_Directive_
Only the lines with "Courtyard" in the entries below belong in the answer; please copy them.

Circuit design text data
┌────────
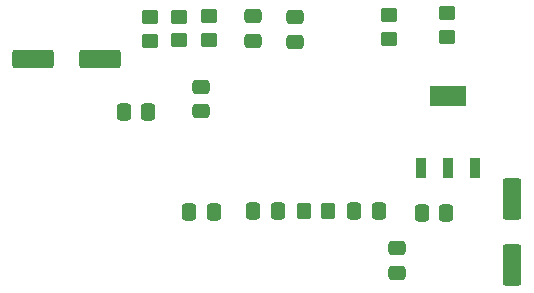
<source format=gbr>
%TF.GenerationSoftware,KiCad,Pcbnew,8.0.4*%
%TF.CreationDate,2025-05-02T23:51:08+05:30*%
%TF.ProjectId,Si4735Board,53693437-3335-4426-9f61-72642e6b6963,rev?*%
%TF.SameCoordinates,Original*%
%TF.FileFunction,Paste,Top*%
%TF.FilePolarity,Positive*%
%FSLAX46Y46*%
G04 Gerber Fmt 4.6, Leading zero omitted, Abs format (unit mm)*
G04 Created by KiCad (PCBNEW 8.0.4) date 2025-05-02 23:51:08*
%MOMM*%
%LPD*%
G01*
G04 APERTURE LIST*
G04 Aperture macros list*
%AMRoundRect*
0 Rectangle with rounded corners*
0 $1 Rounding radius*
0 $2 $3 $4 $5 $6 $7 $8 $9 X,Y pos of 4 corners*
0 Add a 4 corners polygon primitive as box body*
4,1,4,$2,$3,$4,$5,$6,$7,$8,$9,$2,$3,0*
0 Add four circle primitives for the rounded corners*
1,1,$1+$1,$2,$3*
1,1,$1+$1,$4,$5*
1,1,$1+$1,$6,$7*
1,1,$1+$1,$8,$9*
0 Add four rect primitives between the rounded corners*
20,1,$1+$1,$2,$3,$4,$5,0*
20,1,$1+$1,$4,$5,$6,$7,0*
20,1,$1+$1,$6,$7,$8,$9,0*
20,1,$1+$1,$8,$9,$2,$3,0*%
G04 Aperture macros list end*
%ADD10RoundRect,0.250000X0.337500X0.475000X-0.337500X0.475000X-0.337500X-0.475000X0.337500X-0.475000X0*%
%ADD11RoundRect,0.250000X-0.475000X0.337500X-0.475000X-0.337500X0.475000X-0.337500X0.475000X0.337500X0*%
%ADD12RoundRect,0.250000X-0.337500X-0.475000X0.337500X-0.475000X0.337500X0.475000X-0.337500X0.475000X0*%
%ADD13RoundRect,0.250000X0.475000X-0.337500X0.475000X0.337500X-0.475000X0.337500X-0.475000X-0.337500X0*%
%ADD14R,0.850800X1.761200*%
%ADD15R,3.150799X1.761200*%
%ADD16RoundRect,0.250000X0.450000X-0.350000X0.450000X0.350000X-0.450000X0.350000X-0.450000X-0.350000X0*%
%ADD17RoundRect,0.250000X-0.450000X0.350000X-0.450000X-0.350000X0.450000X-0.350000X0.450000X0.350000X0*%
%ADD18RoundRect,0.250000X-0.350000X-0.450000X0.350000X-0.450000X0.350000X0.450000X-0.350000X0.450000X0*%
%ADD19RoundRect,0.250000X1.500000X0.550000X-1.500000X0.550000X-1.500000X-0.550000X1.500000X-0.550000X0*%
%ADD20RoundRect,0.250000X-0.550000X1.500000X-0.550000X-1.500000X0.550000X-1.500000X0.550000X1.500000X0*%
G04 APERTURE END LIST*
D10*
%TO.C,C7*%
X135970700Y-99806500D03*
X133895700Y-99806500D03*
%TD*%
D11*
%TO.C,C9*%
X129450700Y-89276500D03*
X129450700Y-91351500D03*
%TD*%
D10*
%TO.C,C1*%
X130560700Y-99856500D03*
X128485700Y-99856500D03*
%TD*%
D11*
%TO.C,C6*%
X133870700Y-83279000D03*
X133870700Y-85354000D03*
%TD*%
D12*
%TO.C,C11*%
X142475700Y-99806500D03*
X144550700Y-99806500D03*
%TD*%
D10*
%TO.C,C3*%
X150265700Y-99956500D03*
X148190700Y-99956500D03*
%TD*%
D13*
%TO.C,C10*%
X146120700Y-105021500D03*
X146120700Y-102946500D03*
%TD*%
D14*
%TO.C,U1*%
X148100700Y-96111500D03*
X150400700Y-96111500D03*
X152700700Y-96111500D03*
D15*
X150400700Y-90061500D03*
%TD*%
D16*
%TO.C,R4*%
X125130700Y-85366500D03*
X125130700Y-83366500D03*
%TD*%
%TO.C,R1*%
X150300700Y-85056500D03*
X150300700Y-83056500D03*
%TD*%
D10*
%TO.C,C8*%
X125018200Y-91376500D03*
X122943200Y-91376500D03*
%TD*%
D17*
%TO.C,R7*%
X130200700Y-83276500D03*
X130200700Y-85276500D03*
%TD*%
D11*
%TO.C,C5*%
X137480700Y-83386500D03*
X137480700Y-85461500D03*
%TD*%
D16*
%TO.C,R3*%
X127590700Y-85346500D03*
X127590700Y-83346500D03*
%TD*%
D18*
%TO.C,R5*%
X138210700Y-99766500D03*
X140210700Y-99766500D03*
%TD*%
D19*
%TO.C,C4*%
X120900700Y-86916500D03*
X115300700Y-86916500D03*
%TD*%
D20*
%TO.C,C2*%
X155850700Y-98786500D03*
X155850700Y-104386500D03*
%TD*%
D16*
%TO.C,R2*%
X145390700Y-85216500D03*
X145390700Y-83216500D03*
%TD*%
M02*

</source>
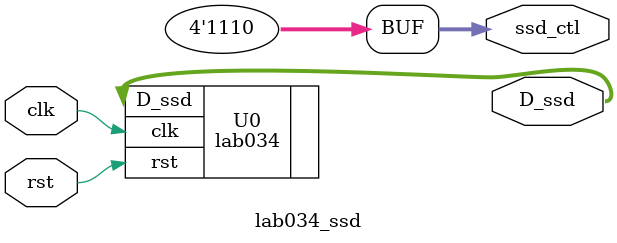
<source format=v>
`timescale 1ns / 1ps


module lab034_ssd(
    input clk,
    input rst,
    output [7:0]D_ssd,
    output [3:0]ssd_ctl
    );
    
    lab034 U0(.clk(clk), .D_ssd(D_ssd), .rst(rst));
    
    assign ssd_ctl = 4'b1110;
    
endmodule

</source>
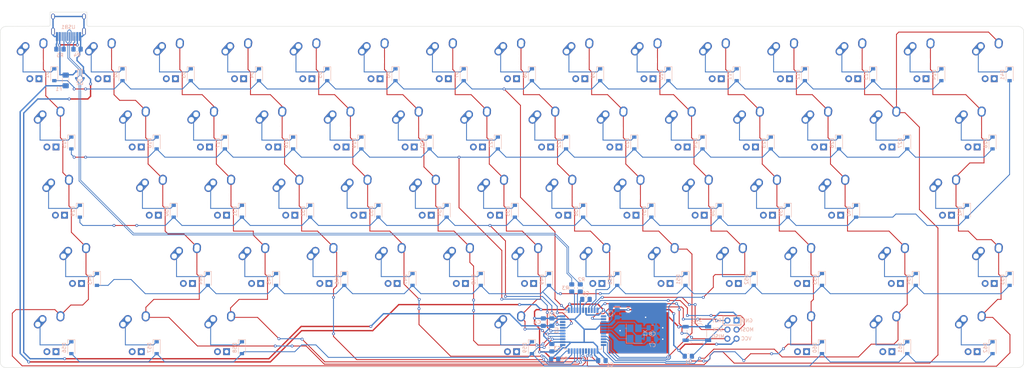
<source format=kicad_pcb>
(kicad_pcb (version 20211014) (generator pcbnew)

  (general
    (thickness 1.6)
  )

  (paper "A3")
  (layers
    (0 "F.Cu" signal)
    (31 "B.Cu" signal)
    (32 "B.Adhes" user "B.Adhesive")
    (33 "F.Adhes" user "F.Adhesive")
    (34 "B.Paste" user)
    (35 "F.Paste" user)
    (36 "B.SilkS" user "B.Silkscreen")
    (37 "F.SilkS" user "F.Silkscreen")
    (38 "B.Mask" user)
    (39 "F.Mask" user)
    (40 "Dwgs.User" user "User.Drawings")
    (41 "Cmts.User" user "User.Comments")
    (42 "Eco1.User" user "User.Eco1")
    (43 "Eco2.User" user "User.Eco2")
    (44 "Edge.Cuts" user)
    (45 "Margin" user)
    (46 "B.CrtYd" user "B.Courtyard")
    (47 "F.CrtYd" user "F.Courtyard")
    (48 "B.Fab" user)
    (49 "F.Fab" user)
    (50 "User.1" user)
    (51 "User.2" user)
    (52 "User.3" user)
    (53 "User.4" user)
    (54 "User.5" user)
    (55 "User.6" user)
    (56 "User.7" user)
    (57 "User.8" user)
    (58 "User.9" user)
  )

  (setup
    (stackup
      (layer "F.SilkS" (type "Top Silk Screen"))
      (layer "F.Paste" (type "Top Solder Paste"))
      (layer "F.Mask" (type "Top Solder Mask") (thickness 0.01))
      (layer "F.Cu" (type "copper") (thickness 0.035))
      (layer "dielectric 1" (type "core") (thickness 1.51) (material "FR4") (epsilon_r 4.5) (loss_tangent 0.02))
      (layer "B.Cu" (type "copper") (thickness 0.035))
      (layer "B.Mask" (type "Bottom Solder Mask") (thickness 0.01))
      (layer "B.Paste" (type "Bottom Solder Paste"))
      (layer "B.SilkS" (type "Bottom Silk Screen"))
      (copper_finish "None")
      (dielectric_constraints no)
    )
    (pad_to_mask_clearance 0)
    (pcbplotparams
      (layerselection 0x00010fc_ffffffff)
      (disableapertmacros false)
      (usegerberextensions false)
      (usegerberattributes true)
      (usegerberadvancedattributes true)
      (creategerberjobfile true)
      (svguseinch false)
      (svgprecision 6)
      (excludeedgelayer true)
      (plotframeref false)
      (viasonmask false)
      (mode 1)
      (useauxorigin false)
      (hpglpennumber 1)
      (hpglpenspeed 20)
      (hpglpendiameter 15.000000)
      (dxfpolygonmode true)
      (dxfimperialunits true)
      (dxfusepcbnewfont true)
      (psnegative false)
      (psa4output false)
      (plotreference true)
      (plotvalue true)
      (plotinvisibletext false)
      (sketchpadsonfab false)
      (subtractmaskfromsilk false)
      (outputformat 1)
      (mirror false)
      (drillshape 1)
      (scaleselection 1)
      (outputdirectory "")
    )
  )

  (net 0 "")
  (net 1 "+5V")
  (net 2 "GND")
  (net 3 "Net-(C6-Pad1)")
  (net 4 "XTAL1")
  (net 5 "XTAL2")
  (net 6 "Net-(D1-Pad1)")
  (net 7 "row0")
  (net 8 "Net-(D2-Pad1)")
  (net 9 "Net-(D3-Pad1)")
  (net 10 "Net-(D4-Pad1)")
  (net 11 "Net-(D5-Pad1)")
  (net 12 "Net-(D6-Pad1)")
  (net 13 "Net-(D7-Pad1)")
  (net 14 "Net-(D8-Pad1)")
  (net 15 "Net-(D9-Pad1)")
  (net 16 "Net-(D10-Pad1)")
  (net 17 "Net-(D11-Pad1)")
  (net 18 "Net-(D12-Pad1)")
  (net 19 "Net-(D13-Pad1)")
  (net 20 "Net-(D14-Pad1)")
  (net 21 "Net-(D15-Pad1)")
  (net 22 "row1")
  (net 23 "Net-(D16-Pad1)")
  (net 24 "Net-(D17-Pad1)")
  (net 25 "Net-(D18-Pad1)")
  (net 26 "Net-(D19-Pad1)")
  (net 27 "Net-(D20-Pad1)")
  (net 28 "Net-(D21-Pad1)")
  (net 29 "Net-(D22-Pad1)")
  (net 30 "Net-(D23-Pad1)")
  (net 31 "Net-(D24-Pad1)")
  (net 32 "Net-(D25-Pad1)")
  (net 33 "Net-(D26-Pad1)")
  (net 34 "Net-(D27-Pad1)")
  (net 35 "Net-(D28-Pad1)")
  (net 36 "Net-(D29-Pad1)")
  (net 37 "row2")
  (net 38 "Net-(D30-Pad1)")
  (net 39 "Net-(D31-Pad1)")
  (net 40 "Net-(D32-Pad1)")
  (net 41 "Net-(D33-Pad1)")
  (net 42 "Net-(D34-Pad1)")
  (net 43 "Net-(D35-Pad1)")
  (net 44 "Net-(D36-Pad1)")
  (net 45 "Net-(D37-Pad1)")
  (net 46 "Net-(D38-Pad1)")
  (net 47 "Net-(D39-Pad1)")
  (net 48 "Net-(D40-Pad1)")
  (net 49 "Net-(D41-Pad1)")
  (net 50 "Net-(D42-Pad1)")
  (net 51 "Net-(D43-Pad1)")
  (net 52 "row3")
  (net 53 "Net-(D44-Pad1)")
  (net 54 "Net-(D45-Pad1)")
  (net 55 "Net-(D46-Pad1)")
  (net 56 "Net-(D47-Pad1)")
  (net 57 "Net-(D48-Pad1)")
  (net 58 "Net-(D49-Pad1)")
  (net 59 "Net-(D50-Pad1)")
  (net 60 "Net-(D51-Pad1)")
  (net 61 "Net-(D52-Pad1)")
  (net 62 "Net-(D53-Pad1)")
  (net 63 "Net-(D54-Pad1)")
  (net 64 "Net-(D55-Pad1)")
  (net 65 "Net-(D56-Pad1)")
  (net 66 "row4")
  (net 67 "Net-(D57-Pad1)")
  (net 68 "Net-(D58-Pad1)")
  (net 69 "Net-(D59-Pad1)")
  (net 70 "Net-(D60-Pad1)")
  (net 71 "Net-(D61-Pad1)")
  (net 72 "Net-(D62-Pad1)")
  (net 73 "VCC")
  (net 74 "MISO")
  (net 75 "SCK")
  (net 76 "MOSI")
  (net 77 "RESET")
  (net 78 "col0")
  (net 79 "col1")
  (net 80 "col2")
  (net 81 "col3")
  (net 82 "col4")
  (net 83 "col5")
  (net 84 "col6")
  (net 85 "col7")
  (net 86 "col8")
  (net 87 "col9")
  (net 88 "col10")
  (net 89 "col11")
  (net 90 "col12")
  (net 91 "col13")
  (net 92 "D+")
  (net 93 "Net-(R2-Pad2)")
  (net 94 "D-")
  (net 95 "Net-(R3-Pad2)")
  (net 96 "Net-(R4-Pad1)")
  (net 97 "Net-(R5-Pad1)")
  (net 98 "Net-(R6-Pad1)")
  (net 99 "unconnected-(U1-Pad12)")
  (net 100 "unconnected-(U1-Pad18)")
  (net 101 "unconnected-(U1-Pad27)")
  (net 102 "unconnected-(U1-Pad42)")
  (net 103 "unconnected-(USB1-Pad9)")
  (net 104 "unconnected-(USB1-Pad3)")

  (footprint "MX_Alps_Hybrid:MX-1.5U" (layer "F.Cu") (at 85.725 109.5375))

  (footprint "MX_Alps_Hybrid:MX-1U" (layer "F.Cu") (at 209.55 90.4875))

  (footprint "MX_Alps_Hybrid:MX-1.75U" (layer "F.Cu") (at 273.84375 90.4875))

  (footprint "MX_Alps_Hybrid:MX-1U" (layer "F.Cu") (at 66.675 71.4375))

  (footprint "MX_Alps_Hybrid:MX-1U" (layer "F.Cu") (at 176.2125 52.3875))

  (footprint "MX_Alps_Hybrid:MX-1U" (layer "F.Cu") (at 90.4875 33.3375))

  (footprint "MX_Alps_Hybrid:MX-7U-ReversedStabilizers" (layer "F.Cu") (at 166.6875 109.5375))

  (footprint "MX_Alps_Hybrid:MX-1U" (layer "F.Cu") (at 261.9375 33.3375))

  (footprint "MX_Alps_Hybrid:MX-1U" (layer "F.Cu") (at 280.9875 33.3375))

  (footprint "MX_Alps_Hybrid:MX-1U" (layer "F.Cu") (at 200.025 71.4375))

  (footprint "MX_Alps_Hybrid:MX-1U" (layer "F.Cu") (at 195.2625 52.3875))

  (footprint "MX_Alps_Hybrid:MX-1U" (layer "F.Cu") (at 300.0375 33.3375))

  (footprint "MX_Alps_Hybrid:MX-2.25U" (layer "F.Cu") (at 288.13125 71.4375))

  (footprint "MX_Alps_Hybrid:MX-1U" (layer "F.Cu") (at 95.25 90.4875))

  (footprint "MX_Alps_Hybrid:MX-1U" (layer "F.Cu") (at 180.975 71.4375))

  (footprint "MX_Alps_Hybrid:MX-1U" (layer "F.Cu") (at 128.5875 33.3375))

  (footprint "MX_Alps_Hybrid:MX-1.5U" (layer "F.Cu") (at 247.65 109.5375))

  (footprint "MX_Alps_Hybrid:MX-1U" (layer "F.Cu") (at 80.9625 52.3875))

  (footprint "MX_Alps_Hybrid:MX-1U" (layer "F.Cu") (at 257.175 71.4375))

  (footprint "MX_Alps_Hybrid:MX-1U" (layer "F.Cu") (at 33.3375 33.3375))

  (footprint "MX_Alps_Hybrid:MX-1U" (layer "F.Cu") (at 252.4125 52.3875))

  (footprint "MX_Alps_Hybrid:MX-1.5U" (layer "F.Cu") (at 38.1 52.3875))

  (footprint "MX_Alps_Hybrid:MX-1.75U" (layer "F.Cu") (at 40.48125 71.4375))

  (footprint "MX_Alps_Hybrid:MX-1U" (layer "F.Cu") (at 85.725 71.4375))

  (footprint "MX_Alps_Hybrid:MX-1U" (layer "F.Cu") (at 123.825 71.4375))

  (footprint "MX_Alps_Hybrid:MX-1U" (layer "F.Cu") (at 223.8375 33.3375))

  (footprint "MX_Alps_Hybrid:MX-1U" (layer "F.Cu") (at 142.875 71.4375))

  (footprint "MX_Alps_Hybrid:MX-1U" (layer "F.Cu") (at 157.1625 52.3875))

  (footprint "MX_Alps_Hybrid:MX-1U" (layer "F.Cu") (at 138.1125 52.3875))

  (footprint "MX_Alps_Hybrid:MX-1U" (layer "F.Cu") (at 109.5375 33.3375))

  (footprint "MX_Alps_Hybrid:MX-1U" (layer "F.Cu") (at 161.925 71.4375))

  (footprint "MX_Alps_Hybrid:MX-1U" (layer "F.Cu") (at 271.4625 109.5375))

  (footprint "MX_Alps_Hybrid:MX-1.5U" (layer "F.Cu") (at 38.1 109.5375))

  (footprint "MX_Alps_Hybrid:MX-1U" (layer "F.Cu") (at 147.6375 33.3375))

  (footprint "MX_Alps_Hybrid:MX-1U" (layer "F.Cu") (at 52.3875 33.3375))

  (footprint "MX_Alps_Hybrid:MX-1U" (layer "F.Cu") (at 228.6 90.4875))

  (footprint "MX_Alps_Hybrid:MX-1U" (layer "F.Cu") (at 119.0625 52.3875))

  (footprint "MX_Alps_Hybrid:MX-1U" (layer "F.Cu") (at 133.35 90.4875))

  (footprint "MX_Alps_Hybrid:MX-1U" (layer "F.Cu") (at 247.65 90.4875))

  (footprint "MX_Alps_Hybrid:MX-1U" (layer "F.Cu") (at 61.9125 109.5375))

  (footprint "MX_Alps_Hybrid:MX-1U" (layer "F.Cu") (at 219.075 71.4375))

  (footprint "MX_Alps_Hybrid:MX-1U" (layer "F.Cu") (at 300.0375 90.4875))

  (footprint "MX_Alps_Hybrid:MX-1U" (layer "F.Cu") (at 166.6875 33.3375))

  (footprint "MX_Alps_Hybrid:MX-1U" (layer "F.Cu") (at 238.125 71.4375))

  (footprint "MX_Alps_Hybrid:MX-1U" (layer "F.Cu") (at 242.8875 33.3375))

  (footprint "MX_Alps_Hybrid:MX-1U" (layer "F.Cu") (at 190.5 90.4875))

  (footprint "MX_Alps_Hybrid:MX-1U" (layer "F.Cu") (at 185.7375 33.3375))

  (footprint "MX_Alps_Hybrid:MX-1.5U" (layer "F.Cu") (at 295.275 52.3875))

  (footprint "MX_Alps_Hybrid:MX-1U" (layer "F.Cu") (at 233.3625 52.3875))

  (footprint "MX_Alps_Hybrid:MX-1U" (layer "F.Cu") (at 204.7875 33.3375))

  (footprint "MX_Alps_Hybrid:MX-1U" (layer "F.Cu")
    (tedit 5A9F3A9A) (tstamp dbad79fd-6c24-468d-8f8e-013afa0cc691)
    (at 76.2 90.4875)
    (property "Sheetfile" "matrix.kicad_sch")
    (property "Sheetname" "Matrix")
    (path "/a32c9d6a-15a8-4264-8189-26275dcc1052/2895df09-9b7d-4e9c-b85d-1d2c70986a6f")
    (attr through_hole)
    (fp_text reference "K44" (at 0 3.175) (layer "Dwgs.User")
      (effects (font (size 1 1) (thickness 0.15)))
      (tstamp 54deb018-667a-482a-a9ed-d4eff28b348b)
    )
    (fp_text value "Z" (at 0 -7.9375) (layer "Dwgs.User")
      (effects (font (size 1 1) (thickness 0.15)))
      (tstamp 8c2e239e-6c62-4755-8c67-17a3ffc80521)
    )
    (fp_line (start 7 -7) (end 7 -5) (layer "Dwgs.User") (width 0.15) (tstamp 1cdc4660-
... [583088 chars truncated]
</source>
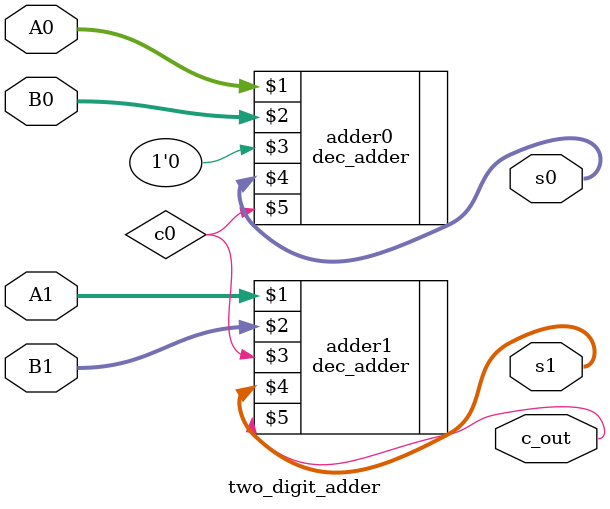
<source format=v>
module two_digit_adder(input [3:0]A1,
                  input [3:0]A0,
				  input [3:0]B1,
                  input [3:0]B0,
                  output [3:0]s1,
                  output [3:0]s0,
                  output c_out);
    
    wire c0, c_out;

	dec_adder adder0(A0, B0, 1'b0, s0, c0);
	dec_adder adder1(A1, B1, c0, s1, c_out);

endmodule

</source>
└────────
_Finished task_
    (46 "B.CrtYd" user "B.Courtyard")
    (47 "F.CrtYd" user "F.Courtyard")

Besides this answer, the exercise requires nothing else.